* _PROBLEM TO WORK ON_
A single number is the answer here: the count of lines in the data below that include the word "changes".

(Entries taken from a collection)
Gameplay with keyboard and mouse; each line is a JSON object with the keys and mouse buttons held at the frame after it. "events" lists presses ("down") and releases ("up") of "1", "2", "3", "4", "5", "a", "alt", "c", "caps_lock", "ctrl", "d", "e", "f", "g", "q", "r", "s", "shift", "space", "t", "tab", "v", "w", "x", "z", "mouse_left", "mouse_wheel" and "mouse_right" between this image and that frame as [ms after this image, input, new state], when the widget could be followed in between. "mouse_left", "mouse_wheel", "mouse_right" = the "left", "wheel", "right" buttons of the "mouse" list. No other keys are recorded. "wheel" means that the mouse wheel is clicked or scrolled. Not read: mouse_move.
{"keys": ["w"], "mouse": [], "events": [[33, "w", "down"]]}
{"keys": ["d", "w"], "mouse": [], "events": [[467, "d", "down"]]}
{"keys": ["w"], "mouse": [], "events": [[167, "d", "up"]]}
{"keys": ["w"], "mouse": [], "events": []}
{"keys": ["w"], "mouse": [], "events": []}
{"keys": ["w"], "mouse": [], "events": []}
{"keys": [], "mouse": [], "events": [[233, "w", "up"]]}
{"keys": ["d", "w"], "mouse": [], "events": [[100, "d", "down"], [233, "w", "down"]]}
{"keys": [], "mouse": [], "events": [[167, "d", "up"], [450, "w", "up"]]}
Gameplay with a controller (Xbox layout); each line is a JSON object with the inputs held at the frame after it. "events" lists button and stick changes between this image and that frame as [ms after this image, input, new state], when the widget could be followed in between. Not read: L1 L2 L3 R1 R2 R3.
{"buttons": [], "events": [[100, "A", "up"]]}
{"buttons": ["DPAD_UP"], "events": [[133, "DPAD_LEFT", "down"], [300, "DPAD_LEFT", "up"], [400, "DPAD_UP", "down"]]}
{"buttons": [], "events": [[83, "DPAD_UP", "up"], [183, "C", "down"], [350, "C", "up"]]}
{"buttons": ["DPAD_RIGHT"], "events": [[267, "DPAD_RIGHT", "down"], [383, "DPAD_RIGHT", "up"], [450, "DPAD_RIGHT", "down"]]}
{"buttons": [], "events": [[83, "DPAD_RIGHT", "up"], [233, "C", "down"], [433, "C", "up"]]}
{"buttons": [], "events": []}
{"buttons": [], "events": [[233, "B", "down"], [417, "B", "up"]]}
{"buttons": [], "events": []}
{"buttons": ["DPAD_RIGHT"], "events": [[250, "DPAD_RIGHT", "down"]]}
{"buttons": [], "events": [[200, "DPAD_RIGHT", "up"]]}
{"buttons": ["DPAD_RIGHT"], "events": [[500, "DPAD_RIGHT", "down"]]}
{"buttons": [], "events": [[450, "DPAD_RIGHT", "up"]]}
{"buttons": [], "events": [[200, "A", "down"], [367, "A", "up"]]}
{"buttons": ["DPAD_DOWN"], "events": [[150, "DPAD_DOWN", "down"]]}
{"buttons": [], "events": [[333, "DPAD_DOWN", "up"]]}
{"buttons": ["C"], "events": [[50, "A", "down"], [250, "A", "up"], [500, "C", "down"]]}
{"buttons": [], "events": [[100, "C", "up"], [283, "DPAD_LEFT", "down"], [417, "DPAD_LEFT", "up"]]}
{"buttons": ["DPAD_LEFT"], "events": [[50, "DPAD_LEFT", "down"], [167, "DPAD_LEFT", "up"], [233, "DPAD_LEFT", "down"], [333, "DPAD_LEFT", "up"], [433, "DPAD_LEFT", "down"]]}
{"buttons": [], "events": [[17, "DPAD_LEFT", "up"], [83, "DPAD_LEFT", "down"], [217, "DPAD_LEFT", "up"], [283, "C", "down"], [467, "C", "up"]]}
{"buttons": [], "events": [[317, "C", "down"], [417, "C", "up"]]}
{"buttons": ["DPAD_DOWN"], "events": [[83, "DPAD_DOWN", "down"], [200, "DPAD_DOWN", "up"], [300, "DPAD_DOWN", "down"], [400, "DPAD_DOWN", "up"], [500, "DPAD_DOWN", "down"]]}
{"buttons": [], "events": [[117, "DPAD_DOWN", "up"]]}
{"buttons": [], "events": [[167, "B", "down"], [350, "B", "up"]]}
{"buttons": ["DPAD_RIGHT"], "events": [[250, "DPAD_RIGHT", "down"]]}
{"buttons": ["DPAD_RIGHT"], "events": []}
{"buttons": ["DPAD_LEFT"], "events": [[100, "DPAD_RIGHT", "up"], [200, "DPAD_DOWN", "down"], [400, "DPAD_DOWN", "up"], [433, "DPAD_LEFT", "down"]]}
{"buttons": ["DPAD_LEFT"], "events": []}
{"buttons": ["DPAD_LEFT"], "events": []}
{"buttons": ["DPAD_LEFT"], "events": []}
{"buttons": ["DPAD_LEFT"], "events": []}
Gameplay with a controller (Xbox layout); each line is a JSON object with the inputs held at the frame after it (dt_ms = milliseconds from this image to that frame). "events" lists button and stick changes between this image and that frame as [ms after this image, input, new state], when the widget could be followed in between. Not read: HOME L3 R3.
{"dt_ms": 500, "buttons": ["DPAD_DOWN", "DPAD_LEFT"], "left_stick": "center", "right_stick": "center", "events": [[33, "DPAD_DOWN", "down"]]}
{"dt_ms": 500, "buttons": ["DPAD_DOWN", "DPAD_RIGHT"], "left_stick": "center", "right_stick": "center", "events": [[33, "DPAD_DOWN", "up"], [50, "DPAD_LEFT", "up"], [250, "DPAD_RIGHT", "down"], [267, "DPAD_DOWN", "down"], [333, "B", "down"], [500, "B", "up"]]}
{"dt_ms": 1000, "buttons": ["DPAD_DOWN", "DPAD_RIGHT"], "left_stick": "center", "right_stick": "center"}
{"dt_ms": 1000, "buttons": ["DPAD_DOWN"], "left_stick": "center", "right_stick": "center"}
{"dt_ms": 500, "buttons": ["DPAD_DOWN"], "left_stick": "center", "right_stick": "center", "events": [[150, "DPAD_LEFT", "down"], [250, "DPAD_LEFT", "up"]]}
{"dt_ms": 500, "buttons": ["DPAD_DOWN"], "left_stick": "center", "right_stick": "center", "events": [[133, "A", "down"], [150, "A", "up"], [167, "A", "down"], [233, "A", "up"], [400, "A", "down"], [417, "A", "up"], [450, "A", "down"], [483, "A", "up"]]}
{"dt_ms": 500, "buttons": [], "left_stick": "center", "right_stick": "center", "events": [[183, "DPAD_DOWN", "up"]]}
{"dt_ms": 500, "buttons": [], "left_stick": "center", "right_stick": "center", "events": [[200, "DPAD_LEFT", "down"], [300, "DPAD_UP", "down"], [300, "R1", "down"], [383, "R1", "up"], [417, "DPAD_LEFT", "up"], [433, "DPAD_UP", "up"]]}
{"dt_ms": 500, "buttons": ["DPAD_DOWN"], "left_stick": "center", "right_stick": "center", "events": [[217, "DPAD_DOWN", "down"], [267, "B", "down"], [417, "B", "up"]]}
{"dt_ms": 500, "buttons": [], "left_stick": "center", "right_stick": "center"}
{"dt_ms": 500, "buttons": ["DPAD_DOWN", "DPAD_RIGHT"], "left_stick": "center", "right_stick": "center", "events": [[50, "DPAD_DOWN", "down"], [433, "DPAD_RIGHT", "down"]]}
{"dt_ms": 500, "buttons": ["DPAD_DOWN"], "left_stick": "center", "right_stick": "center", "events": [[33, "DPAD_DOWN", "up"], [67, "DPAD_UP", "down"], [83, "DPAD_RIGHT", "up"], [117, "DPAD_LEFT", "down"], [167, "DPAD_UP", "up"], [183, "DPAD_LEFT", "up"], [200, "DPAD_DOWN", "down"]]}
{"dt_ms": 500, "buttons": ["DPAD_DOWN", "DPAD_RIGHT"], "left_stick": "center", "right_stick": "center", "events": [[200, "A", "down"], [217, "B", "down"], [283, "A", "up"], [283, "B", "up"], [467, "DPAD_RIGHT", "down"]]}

* _RESPONSE TO THIS TASK_
2